Maybe we’re too simplistic in the belief that the only cure for most of the real and perceived woes of Europe – and indeed the world – is sustained and robust economic growth. Nothing else will deliver the means to deal with ballooning health and pension costs,  unemployment, social unrest, failing education, immigration, welfare reform, national security and climate change. Without that economic growth, you have, well, Greece.

But Ms Reding proposes yet more fussing with EU institutions for the next nine years and makes it all sound so reasonable and easy. In the real world, though, it would unleash a process that would sap the energy of our political leaders and divert them from their most urgent task – definitive and comprehensive completion of the Single European Market. Until that bit of “Europe” is done, nothing else really matters.

Ms Reding first proposes that, in 2013, European governments “should begin an open debate…about the Europe they would like to have by 2020.” Why in 2013? Because it’s the “European Year of Citizens” and that’s as a good a reason as any.

Point 2 says the European Parliament elections in 2014 could be the occasion for “a broad debate: Should we complete the European House and move toward full-fledged political union?” Well, full marks for honesty of intent but does she really expect a clear cut answer from an electorate more worried about job prospects, pensions and health care?

Onto point 3 which proposes that, prior to the elections in 2014, European leaders should agree that the next Commission president would also become president of the European Council. Sounds like a significant change, right? Well, Ms Reding points out that current treaties have been “deliberately worded in a way that allows for this.”
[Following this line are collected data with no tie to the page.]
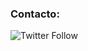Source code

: ### Contacto:

<div>
  <img alt="Twitter Follow" src="https://img.shields.io/twitter/follow/jochdev?style=social">
</div>
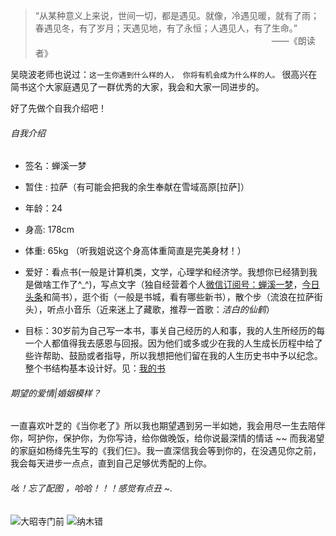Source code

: > “从某种意义上来说，世间一切，都是遇见。就像，冷遇见暖，就有了雨；春遇见冬，有了岁月；天遇见地，有了永恒；人遇见人，有了生命。”
&nbsp;&nbsp;&nbsp;&nbsp;&nbsp;&nbsp;&nbsp;&nbsp;&nbsp;&nbsp;&nbsp;&nbsp;&nbsp;&nbsp;&nbsp;&nbsp;&nbsp;&nbsp;&nbsp;&nbsp;&nbsp;&nbsp;&nbsp;&nbsp;&nbsp;&nbsp;&nbsp;&nbsp;&nbsp;&nbsp;&nbsp;&nbsp;                          &nbsp;&nbsp;&nbsp;&nbsp;&nbsp;&nbsp;&nbsp;&nbsp;&nbsp;&nbsp;&nbsp;&nbsp;&nbsp;&nbsp;&nbsp;&nbsp;&nbsp;&nbsp;&nbsp;&nbsp;&nbsp;&nbsp;&nbsp;&nbsp;&nbsp;&nbsp;&nbsp;&nbsp;&nbsp;&nbsp;&nbsp;&nbsp;&nbsp;&nbsp;&nbsp;&nbsp;&nbsp;&nbsp;&nbsp;&nbsp;&nbsp;&nbsp;&nbsp;&nbsp;&nbsp;&nbsp;&nbsp;&nbsp;&nbsp;&nbsp;&nbsp;&nbsp;&nbsp;&nbsp;&nbsp;&nbsp;&nbsp;&nbsp;&nbsp;&nbsp;&nbsp;&nbsp;       ——《朗读者》

吴晓波老师也说过：`这一生你遇到什么样的人， 你将有机会成为什么样的人。` 很高兴在简书这个大家庭遇见了一群优秀的大家，我会和大家一同进步的。 

好了先做个自我介绍吧！
###### 自我介绍
- 签名：蝉溪一梦
- 暂住 : 拉萨（有可能会把我的余生奉献在雪域高原[拉萨]）
- 年龄：24
- 身高: 178cm  
- 体重: 65kg  （听我姐说这个身高体重简直是完美身材！）
-  爱好：看点书(一般是计算机类，文学，心理学和经济学。我想你已经猜到我是做啥工作了^_^)，写点文字（独自经营着个人[微信订阅号：蝉溪一梦](https://camo.githubusercontent.com/6c0ade64586bfc7707d45b39ef3e62470081b5f4/68747470733a2f2f6d6d62697a2e716c6f676f2e636e2f6d6d62697a5f706e672f346961453762423448436a666e386961343266557868595052644b6d3371686b493044617a59374d4463424349446962326f58365a775a4e304966666f547243565461756d4b4e416e423275637042666d4d73464f333263772f303f77785f666d743d706e67)，[今日头条](https://www.toutiao.com/c/user/64673662432/#mid=1589961512215566)和简书），逛个街（一般是书城，看有哪些新书），散个步（流浪在拉萨街头），听点小音乐（近来迷上了藏歌，推荐一首歌：*洁白的仙鹤*）

- 目标：30岁前为自己写一本书，事关自己经历的人和事，我的人生所经历的每一个人都值得我去感恩与回报。因为他们或多或少在我的人生成长历程中给了些许帮助、鼓励或者指导，所以我想把他们留在我的人生历史书中予以纪念。整个书结构基本设计好。见：[我的书](https://juzldream.gitbooks.io/ibook/content/)

###### 期望的爱情|婚姻模样？

一直喜欢叶芝的《当你老了》所以我也期望遇到另一半如她，我会用尽一生去陪伴你，呵护你，保护你，为你写诗，给你做晚饭，给你说最深情的情话 ~~  而我渴望的家庭如杨绛先生写的《我们仨》。我一直深信我会等到你的，在没遇见你之前，我会每天进步一点点，直到自己足够优秀配的上你。

###### 吆！忘了配图 ，哈哈！！！感觉有点丑 ~.

![大昭寺门前](https://upload-images.jianshu.io/upload_images/1885581-5a4d4778e2520f71.jpg?imageMogr2/auto-orient/strip%7CimageView2/2/w/1240)
![纳木错](https://upload-images.jianshu.io/upload_images/1885581-54eb3358f7fe5025.jpg?imageMogr2/auto-orient/strip%7CimageView2/2/w/1240)












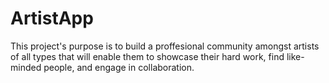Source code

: # ArtistApp
This project's purpose is to build a proffesional community amongst artists of all types that will enable them to showcase their hard work, find like-minded people, and engage in collaboration. 
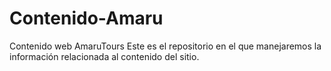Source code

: Contenido-Amaru
===============

Contenido web AmaruTours
Este es el repositorio en el que manejaremos la información relacionada al contenido del sitio.
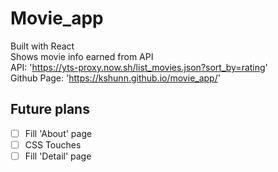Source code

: # Movie_app
Built with React
<br>Shows movie info earned from API
<br>API: 'https://yts-proxy.now.sh/list_movies.json?sort_by=rating'
<br>Github Page: 'https://kshunn.github.io/movie_app/'

## Future plans
- [ ] Fill 'About' page
- [ ] CSS Touches
- [ ] Fill 'Detail' page
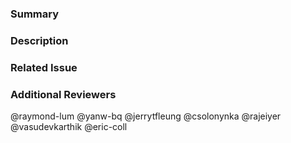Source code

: 
### Summary

<!--- General summary / title -->

### Description

<!--- Details of what you changed -->

### Related Issue

<!--- Link to issue where this is tracked -->

### Additional Reviewers
@raymond-lum
@yanw-bq
@jerrytfleung
@csolonynka
@rajeiyer
@vasudevkarthik
@eric-coll
<!-- Any additional reviewers -->
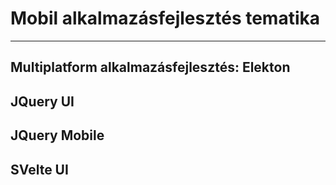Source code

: # Mobil alkalmazásfejlesztés tematika

---

## Multiplatform alkalmazásfejlesztés: Elekton

## JQuery UI

## JQuery Mobile

## SVelte UI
Then comes point 4, the big one – a convention to draft a treaty on European political union so that the European Parliament becomes a true European legislature – followed by point 5 which notes that 2016-19 will be devoted to ratification of the new treaty.

Now, if you’re a business, big or small, local or global, and Europe’s political elite have just told you they’ll expend their limited political capital for the next decade on yet more EU constitutional rearrangements rather than completing previous commitments on open markets, where would you invest?